— Given exercise 1 —
Reproduce the passage on the posterior and predictive distributions from "We now compute" up to and including "by equation 17.".
— Given exercise 2 —
Write the next part of the passage on the posterior and predictive distributions, starting right after its final line.
** Begin Document **
Figure 5. Posterior distribution over parameters. a) The posterior distribution $\operatorname{Pr}(\boldsymbol{\phi} \mid \mathbf{X}, \mathbf{y})$ reflects what we know about the parameters after we have observed that training data $\mathbf{X}, \mathbf{y}$. This is naturally more concentrated than the prior distribution. b) Samples from the posterior distribution. Each corresponds to a different line that plausibly passes through the data.
We now compute the predictive distribution over the prediction $y^{*}$ for a new data vector $\mathbf{x}^{*}$.
\begin{equation*}
\operatorname{Pr}\left(y^{*} \mid \mathbf{x}^{*}, \mathbf{X}, \mathbf{y}\right)=\int \operatorname{Pr}\left(y^{*} \mid \mathbf{x}^{*}, \boldsymbol{\phi}\right) \operatorname{Pr}(\boldsymbol{\phi} \mid \mathbf{X}, \mathbf{y}) d \boldsymbol{\phi}, \tag{18}
\end{equation*}
where the first term on the right-hand side is given by:
\begin{equation*}
\operatorname{Pr}\left(y^{*} \mid \mathbf{x}^{*}, \boldsymbol{\phi}\right)=\operatorname{Norm}_{y^{*}}\left[\boldsymbol{\phi}^{T} \mathbf{x}^{*}, \sigma_{n}^{2}\right], \tag{19}
\end{equation*}
and the second term by equation 17.
The integral can be performed by applying the first relations in equations 1.16 which yield a normal distribution in $\boldsymbol\phi$ which integrates to one, leaving behind the constant $\kappa_{1}$, which itself is a normal distribution in $y^{*}$ (see proof at end of blog):
\begin{align*}
& \operatorname{Pr}\left(y^{*} \mid \mathbf{x}^{*}, \mathbf{X}, \mathbf{y}\right)= \tag{20}\\
&\hspace{1cm} \operatorname{Norm}_{y^{*}}\left[\mathbf{x}^{* T}\left(\mathbf{X} \mathbf{X}^{T}+\frac{\sigma_{n}^{2}}{\sigma_{p}^{2}} \mathbf{I}\right)^{-1} \mathbf{X} \mathbf{y}, \sigma_{n}^{2} \mathbf{x}^{* T}\left(\mathbf{X X}^{T}+\frac{\sigma_{n}^{2}}{\sigma_{p}^{2}} \mathbf{I}\right)^{-1} \mathbf{x}^{*}+\sigma_{n}^{2}\right].
** End Document **
** Begin Data supplied **
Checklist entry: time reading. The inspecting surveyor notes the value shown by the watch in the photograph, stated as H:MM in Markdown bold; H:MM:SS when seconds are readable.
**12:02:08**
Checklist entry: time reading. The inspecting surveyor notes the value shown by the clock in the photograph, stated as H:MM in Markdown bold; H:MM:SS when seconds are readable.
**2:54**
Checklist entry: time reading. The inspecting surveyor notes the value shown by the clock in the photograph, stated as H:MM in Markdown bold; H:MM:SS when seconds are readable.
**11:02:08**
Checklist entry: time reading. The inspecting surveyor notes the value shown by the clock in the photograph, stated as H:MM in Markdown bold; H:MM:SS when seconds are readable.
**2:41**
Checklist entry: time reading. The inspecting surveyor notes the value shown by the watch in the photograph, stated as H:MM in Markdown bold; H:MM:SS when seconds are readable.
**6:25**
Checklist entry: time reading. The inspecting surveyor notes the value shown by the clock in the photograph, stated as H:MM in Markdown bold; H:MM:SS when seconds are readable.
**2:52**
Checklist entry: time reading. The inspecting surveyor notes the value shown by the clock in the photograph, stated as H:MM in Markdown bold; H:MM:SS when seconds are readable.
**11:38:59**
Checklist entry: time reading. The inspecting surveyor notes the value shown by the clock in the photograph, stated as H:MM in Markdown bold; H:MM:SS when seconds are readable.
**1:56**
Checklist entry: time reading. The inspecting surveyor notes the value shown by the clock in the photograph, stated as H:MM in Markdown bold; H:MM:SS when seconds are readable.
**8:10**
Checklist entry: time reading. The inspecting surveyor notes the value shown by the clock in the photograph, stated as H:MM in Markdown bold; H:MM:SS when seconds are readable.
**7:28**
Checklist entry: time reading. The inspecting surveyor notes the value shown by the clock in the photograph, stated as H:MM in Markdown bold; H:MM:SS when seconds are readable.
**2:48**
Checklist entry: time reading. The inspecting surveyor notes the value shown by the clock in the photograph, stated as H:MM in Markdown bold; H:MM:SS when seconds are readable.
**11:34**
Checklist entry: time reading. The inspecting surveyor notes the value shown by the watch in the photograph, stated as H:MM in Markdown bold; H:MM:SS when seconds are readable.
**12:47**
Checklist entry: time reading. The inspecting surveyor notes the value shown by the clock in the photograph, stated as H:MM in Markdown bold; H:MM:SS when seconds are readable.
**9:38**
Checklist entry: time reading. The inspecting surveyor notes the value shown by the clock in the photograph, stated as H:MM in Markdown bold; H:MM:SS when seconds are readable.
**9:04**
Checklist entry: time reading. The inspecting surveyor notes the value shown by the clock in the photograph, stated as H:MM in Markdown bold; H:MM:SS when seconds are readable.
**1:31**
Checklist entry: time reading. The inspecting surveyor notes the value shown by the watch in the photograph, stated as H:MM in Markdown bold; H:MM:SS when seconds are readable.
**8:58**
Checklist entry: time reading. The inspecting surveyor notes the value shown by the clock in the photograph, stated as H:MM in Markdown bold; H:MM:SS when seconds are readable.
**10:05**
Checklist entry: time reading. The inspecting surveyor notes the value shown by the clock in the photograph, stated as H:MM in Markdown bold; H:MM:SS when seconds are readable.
** End Data supplied **
— Task answer 1 —
We now compute the predictive distribution over the prediction $y^{*}$ for a new data vector $\mathbf{x}^{*}$.
\begin{equation*}
\operatorname{Pr}\left(y^{*} \mid \mathbf{x}^{*}, \mathbf{X}, \mathbf{y}\right)=\int \operatorname{Pr}\left(y^{*} \mid \mathbf{x}^{*}, \boldsymbol{\phi}\right) \operatorname{Pr}(\boldsymbol{\phi} \mid \mathbf{X}, \mathbf{y}) d \boldsymbol{\phi}, \tag{18}
\end{equation*}
where the first term on the right-hand side is given by:
\begin{equation*}
\operatorname{Pr}\left(y^{*} \mid \mathbf{x}^{*}, \boldsymbol{\phi}\right)=\operatorname{Norm}_{y^{*}}\left[\boldsymbol{\phi}^{T} \mathbf{x}^{*}, \sigma_{n}^{2}\right], \tag{19}
\end{equation*}
and the second term by equation 17.

— Task answer 2 —
\end{align*}
This Bayesian formulation of linear regression (figure 6) is less confident about its predictions, and the confidence decreases as the test data $\mathbf{x}^{*}$ departs from the mean $\overline{\mathbf{x}}$ of the observed data. This is because uncertainty in the gradient causes increasing uncertainty in the predictions as we move further away from the bulk of the data. This agrees with our intuitions: predictions ought to become less confident as we extrapolate further from the data.
Figure 6. Predictive distribution Bayesian linear regression. a) Predictive distribution without added noise term (i.e., without the last term in the variance in equation 1.20). Cyan line represents the mean of the distribution. Shaded area shows $\pm 2$ standard deviations. This distribution shows where we expect the true function to lie. b) Predictive distribution with added noise term. This shows where we expect the data to lie.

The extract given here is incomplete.